Pakistani spy worked in a mobile phone repair shop

November 18, 2009 06:15 pm | Updated 06:15 pm IST - NEW DELHI:

The alleged Pakistani spy arrested by the Special Cell of the Delhi police this past week had been working as a technician at a mobile phone repair shop at Mansarovar Park in the Capital’s trans-Yamuna area for the past four years.

The accused, now identified as 36-year-old Jabbar, has been changing his statements. While he had earlier claimed that he was from Karachi, the police suspect that he is a resident of Lahore in Pakistan. After he allegedly sneaked into India through the porous Indo-Nepal border about five years ago, he reached Lucknow where he lived in a rented accommodation for about a year.

During his stay there, Jabbar purportedly obtained a passport in the name of Syed Amir Ali issued on the basis of forged documents showing him as a resident of Lucknow. He also allegedly got a driving licence in the name of S. A. Ali and some other identification documents made, following which he came to Delhi and started living in Mansarovar Park. He took up the job of a technician at a mobile phone repair shop run by one Rinku, sources said.
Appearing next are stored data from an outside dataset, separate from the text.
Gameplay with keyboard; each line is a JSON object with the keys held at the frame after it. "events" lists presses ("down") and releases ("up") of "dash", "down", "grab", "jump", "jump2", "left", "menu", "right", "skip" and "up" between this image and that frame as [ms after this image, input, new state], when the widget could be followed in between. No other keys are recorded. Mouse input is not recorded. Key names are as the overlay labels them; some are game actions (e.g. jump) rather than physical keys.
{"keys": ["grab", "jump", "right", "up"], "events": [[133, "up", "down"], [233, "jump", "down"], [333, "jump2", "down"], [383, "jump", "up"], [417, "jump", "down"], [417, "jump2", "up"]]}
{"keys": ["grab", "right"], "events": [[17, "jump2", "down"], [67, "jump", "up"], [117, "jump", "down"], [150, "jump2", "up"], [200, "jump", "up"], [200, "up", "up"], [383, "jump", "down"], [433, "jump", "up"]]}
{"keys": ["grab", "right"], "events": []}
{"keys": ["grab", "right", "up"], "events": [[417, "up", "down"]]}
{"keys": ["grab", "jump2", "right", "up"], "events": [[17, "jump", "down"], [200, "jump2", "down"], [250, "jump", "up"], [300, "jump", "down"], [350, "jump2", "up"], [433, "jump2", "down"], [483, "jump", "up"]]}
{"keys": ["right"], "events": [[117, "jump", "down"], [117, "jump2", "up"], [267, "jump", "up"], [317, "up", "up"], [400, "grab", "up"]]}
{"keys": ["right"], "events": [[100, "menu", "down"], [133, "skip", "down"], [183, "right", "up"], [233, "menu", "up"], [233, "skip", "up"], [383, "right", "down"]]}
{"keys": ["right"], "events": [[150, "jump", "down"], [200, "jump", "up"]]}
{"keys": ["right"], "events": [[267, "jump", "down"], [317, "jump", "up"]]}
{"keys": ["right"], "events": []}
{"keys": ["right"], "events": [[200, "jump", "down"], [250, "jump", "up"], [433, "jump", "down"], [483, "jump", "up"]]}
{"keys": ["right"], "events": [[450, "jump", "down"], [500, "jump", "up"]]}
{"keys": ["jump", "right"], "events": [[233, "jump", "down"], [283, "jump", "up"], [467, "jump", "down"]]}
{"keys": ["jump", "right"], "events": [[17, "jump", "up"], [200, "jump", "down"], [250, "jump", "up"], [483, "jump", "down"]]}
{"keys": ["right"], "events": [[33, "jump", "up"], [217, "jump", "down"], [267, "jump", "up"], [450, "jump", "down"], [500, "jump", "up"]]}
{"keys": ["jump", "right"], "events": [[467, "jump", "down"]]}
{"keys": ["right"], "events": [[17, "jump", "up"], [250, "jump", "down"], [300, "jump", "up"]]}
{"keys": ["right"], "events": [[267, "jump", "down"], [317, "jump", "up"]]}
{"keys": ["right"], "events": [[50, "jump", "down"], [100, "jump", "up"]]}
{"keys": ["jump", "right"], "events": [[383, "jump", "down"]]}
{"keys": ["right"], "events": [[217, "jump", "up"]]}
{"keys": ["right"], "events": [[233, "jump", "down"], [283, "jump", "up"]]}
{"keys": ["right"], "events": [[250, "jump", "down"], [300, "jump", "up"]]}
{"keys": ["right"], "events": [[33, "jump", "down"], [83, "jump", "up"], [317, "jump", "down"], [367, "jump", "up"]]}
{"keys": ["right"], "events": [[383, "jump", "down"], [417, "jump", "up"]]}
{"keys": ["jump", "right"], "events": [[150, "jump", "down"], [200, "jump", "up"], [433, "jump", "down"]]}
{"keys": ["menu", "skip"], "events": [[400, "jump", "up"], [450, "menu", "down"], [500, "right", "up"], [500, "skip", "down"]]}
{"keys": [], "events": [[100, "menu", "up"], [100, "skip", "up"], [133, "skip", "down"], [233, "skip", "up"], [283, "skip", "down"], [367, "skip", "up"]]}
About two years ago, Jabbar shifted to a house at Jyoti Nagar in Shahdara. The house owner, Akram, had met him at the mobile repair shop. The accused reportedly told the landlord that his parents had died and his brother worked somewhere abroad. He also claimed that in Lucknow he lived near Odeon Cinema. Investigations are under way to ascertain if his antecedents had been verified through the local police. Before he left on November 12, Jabbar had allegedly told the landlord and the others that he had got the job of a driver in Saudi Arabia. However, he was intercepted by the Special Cell at Delhi’s Indira Gandhi International Airport and arrested after sensitive defence-related documents and photographs, including those of an Air Force base near the Capital and Meerut Cantonment, were allegedly seized from him.

The police believe that Jabbar, now in 10-day police custody, operated under various aliases. He remained in contact with his Pakistan-based handlers mostly through e-mails. Efforts are on to extract details of the emails.

The accused is being taken to different parts of U.P., including Lucknow, to identify the places he had visited and also to track down those actively associated with him.